I’m having too much fun with this, but the point is that out of the blue, Toyota and BMW, two of the biggest names in the business, announced they would switch diesel and hybrid tech between them. That made some sense to me. Nothing tops a 320d for performance and economy combined. At the same time, Toyota is practically synonymous with hybrid, so they are the go-to guys if you want your petrol to have electric company.
It seemed like a perfectly normal deal that would be convenient in the same way that it’s convenient when you find somebody that will deliver both Chine and Italian food when you’re hungry at 3AM. You’re going to be happy that you get a good deal but you’re not going to act like your life has changed.

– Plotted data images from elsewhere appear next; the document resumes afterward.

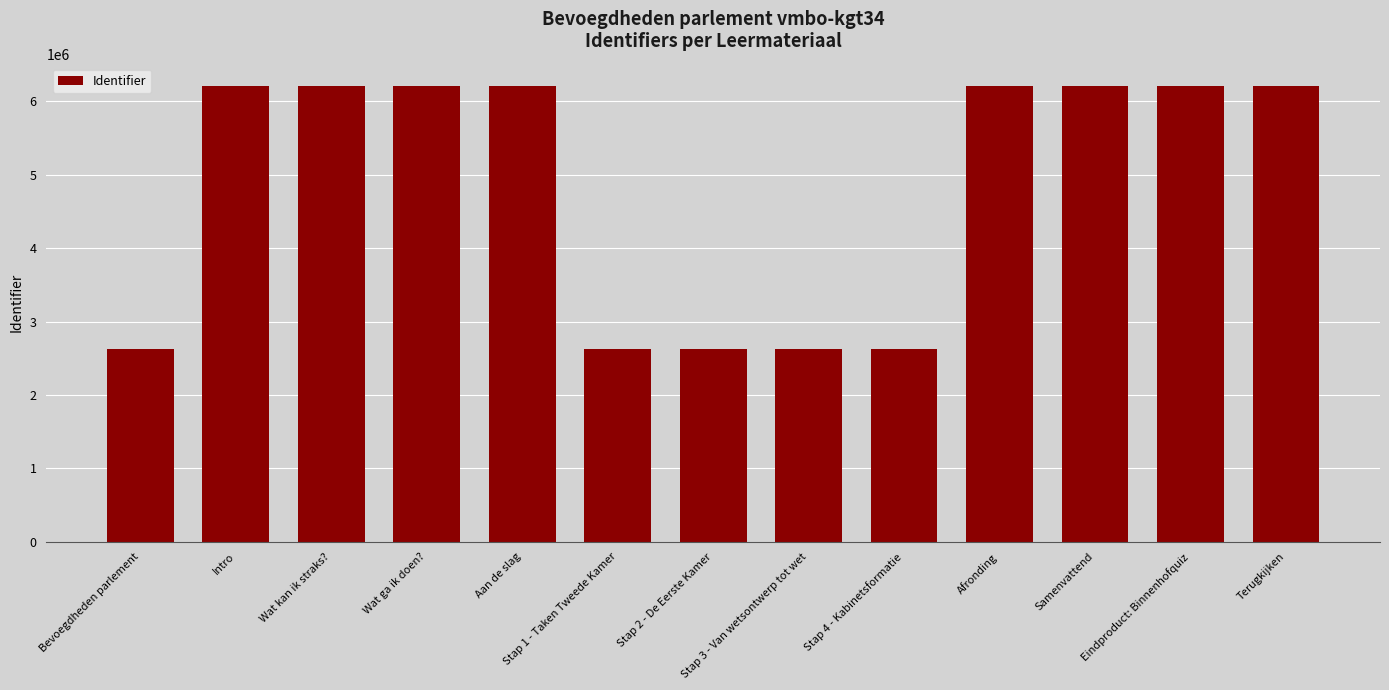

What is the ratio of the value at Afronding to the value at Stap 3 - Van wetsontwerp tot wet?

2.4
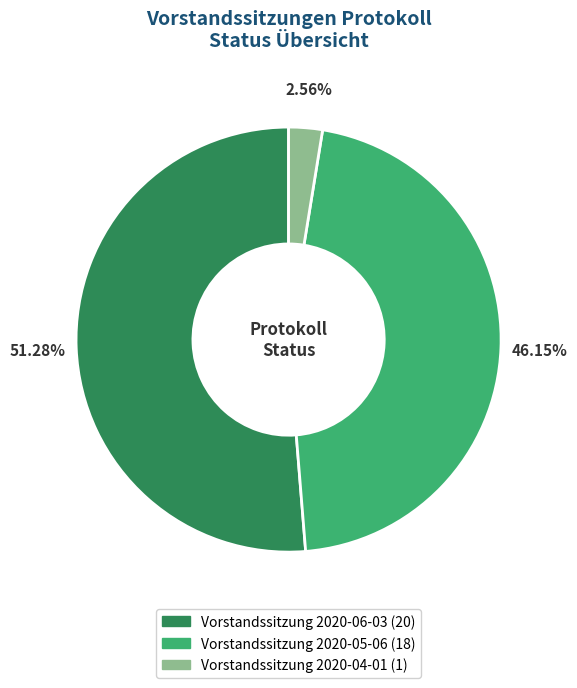

Which category has the smallest portion of the pie?

Vorstandssitzung 2020-04-01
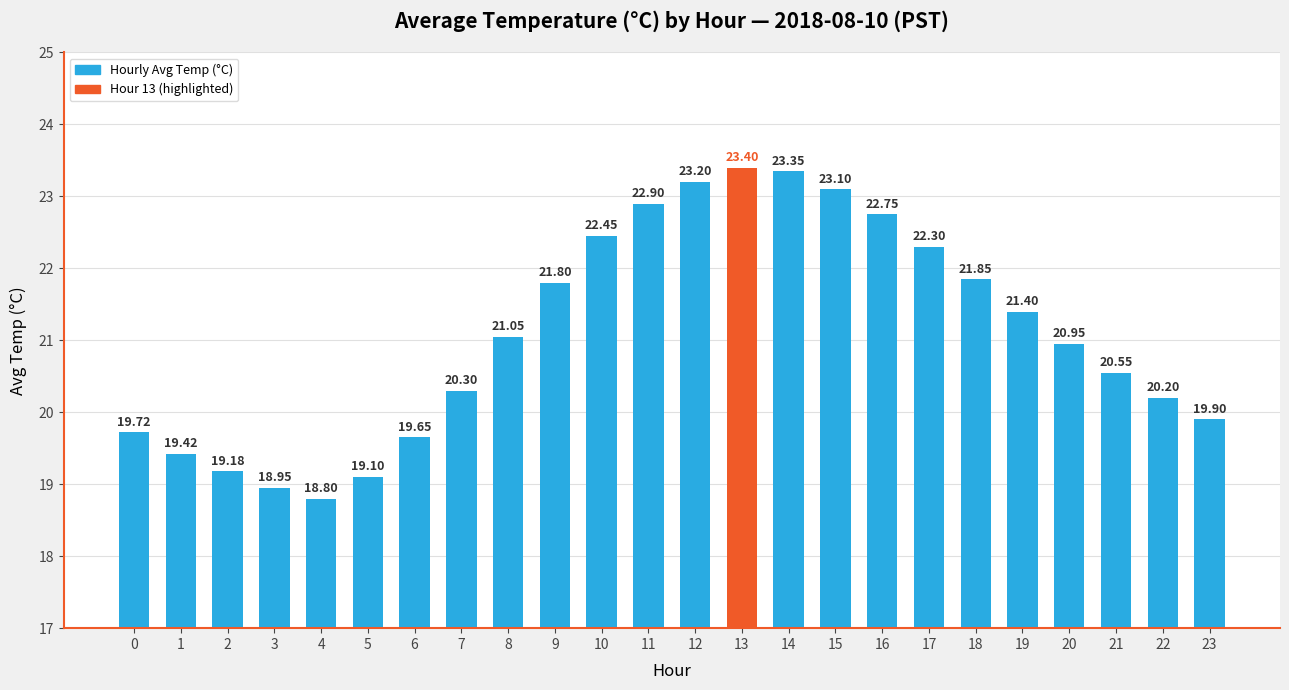

What is the sum of the values at 9 and 22?

42.0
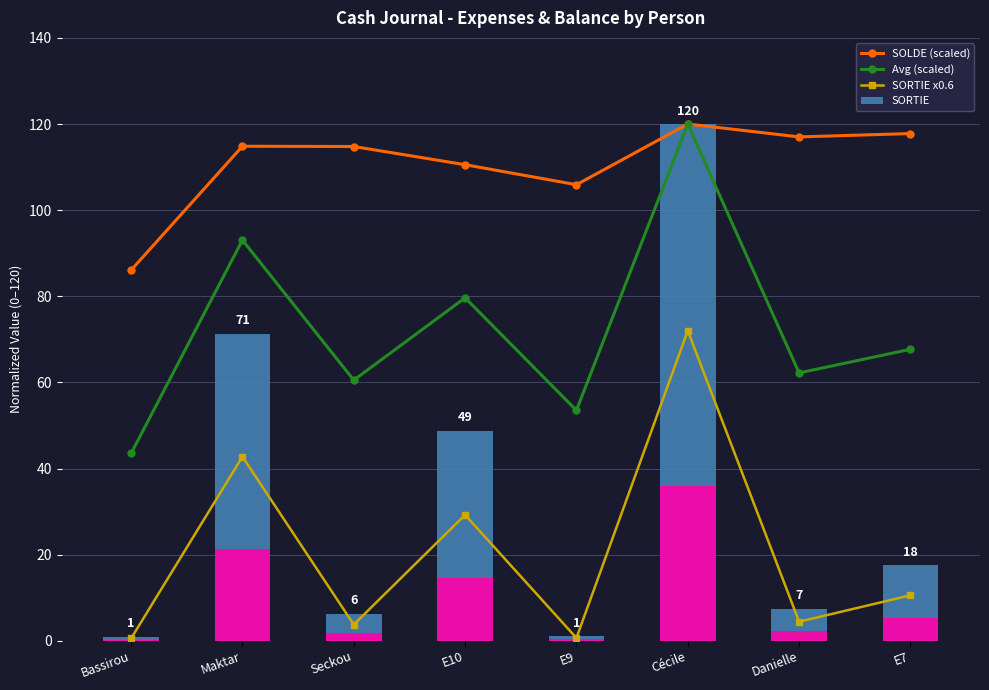

What is the label of the 2nd bar from the right?

Danielle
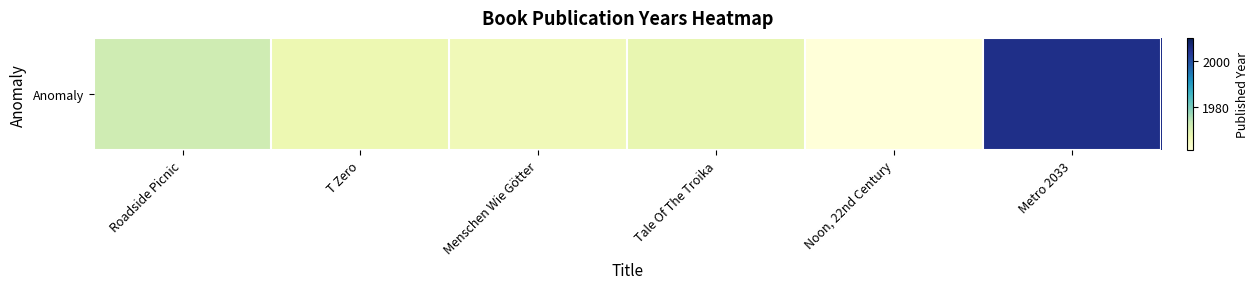

Reading left to right, extract all data points from this chart.

Roadside Picnic=1972	T Zero=1967	Menschen Wie Götter=1966	Tale Of The Troika=1968	Noon, 22nd Century=1961	Metro 2033=2005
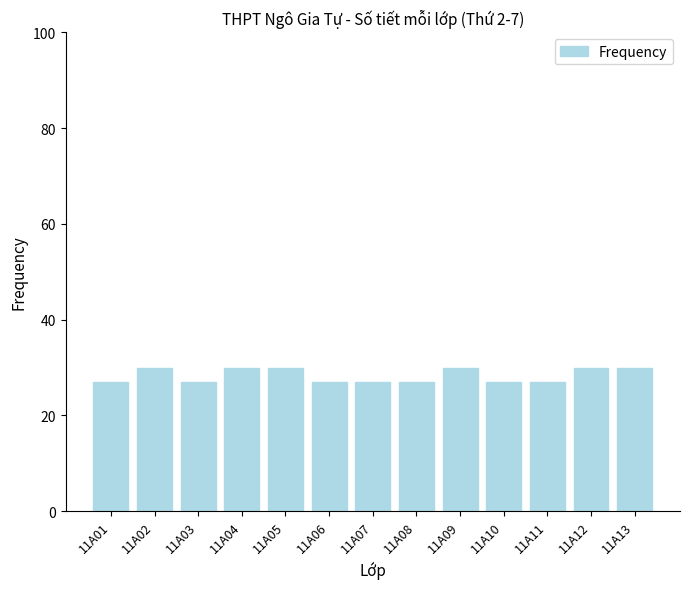

Approximately how many times larger is the value at 11A02 compared to 11A10?

1.1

But today, we got to smell what BMW and Toyota are really cooking, and it’s better than watching godzilla eating bratwurst with beer in lederhosen. Don’t believe me? Just check out what they are collaborating on, and I quote from Toyota: “joint development of a fuel cell system, joint development of architecture and components for a future sports vehicle, collaboration on powertrain electrification and joint research and development on lightweight technologies.”
Sounds like the axis powers are developing the hybrid Messerschmitt jet and the fuel-cell electric submarine that runs on water. We’re all doomed… No, wait! That’s the wrong century, we don’t need the guns any more.
So basically Toyota and BMW need each other in order to make a light, green sportscar, just like PSA needed that turbo 1.6-liter to make all its hotter cars. And Toyota’s boss Akio Toyoda is not shy in giving praise where praise is due.
Back in May, he gave top honors to sportscars from other brands, among them the Mazda Cosmo Sport which is one of Japan’s first sports coupes, and the Honda NSX. What’s more, Aston Martin CEO Ulrich Bez and Toyota’s chief Akio Toyoda last year swapped a V12 Zagato and the LFA for the big ‘Ring race. “Other company bosses meet on the golf course, we race together," commented Bez.
Toyoda is a racing fanatic and he says that “at the Nurburgring, there is always a car that passes me. It is a BMW.” We don’t know which one, but can you guess where this mystery sportscar will be developed?!
And here’s something you don’t get to hear every day ”We are not coming together to become bigger. We are not coming together to form capital ties.” There is a God, and a Santa Claus and the tooth fairy, and they all came at once!
The Bavarians have this corporate image of German luxury in America or China. But that’s not what they’re all about, not by a long shot. They like to get cars round corners.
So excuse me for getting excited about a sportscar built under the guidance of a CEO that knows cars and is a respectable racer. And I’m also glad to hear that BMWs can do more than tool around from one nightclub to another.
Finally, I can get excited about the prospect of something like a fun rear-drive MINI coupe (not some useless van), or the fact that Toyota is bringing the Supra back as an all-wheel drive hybrid. If this is the German-Japanese axis of evil, being evil never felt so good. God bless that BMW that always passes Toyoda and bring on the fun cars!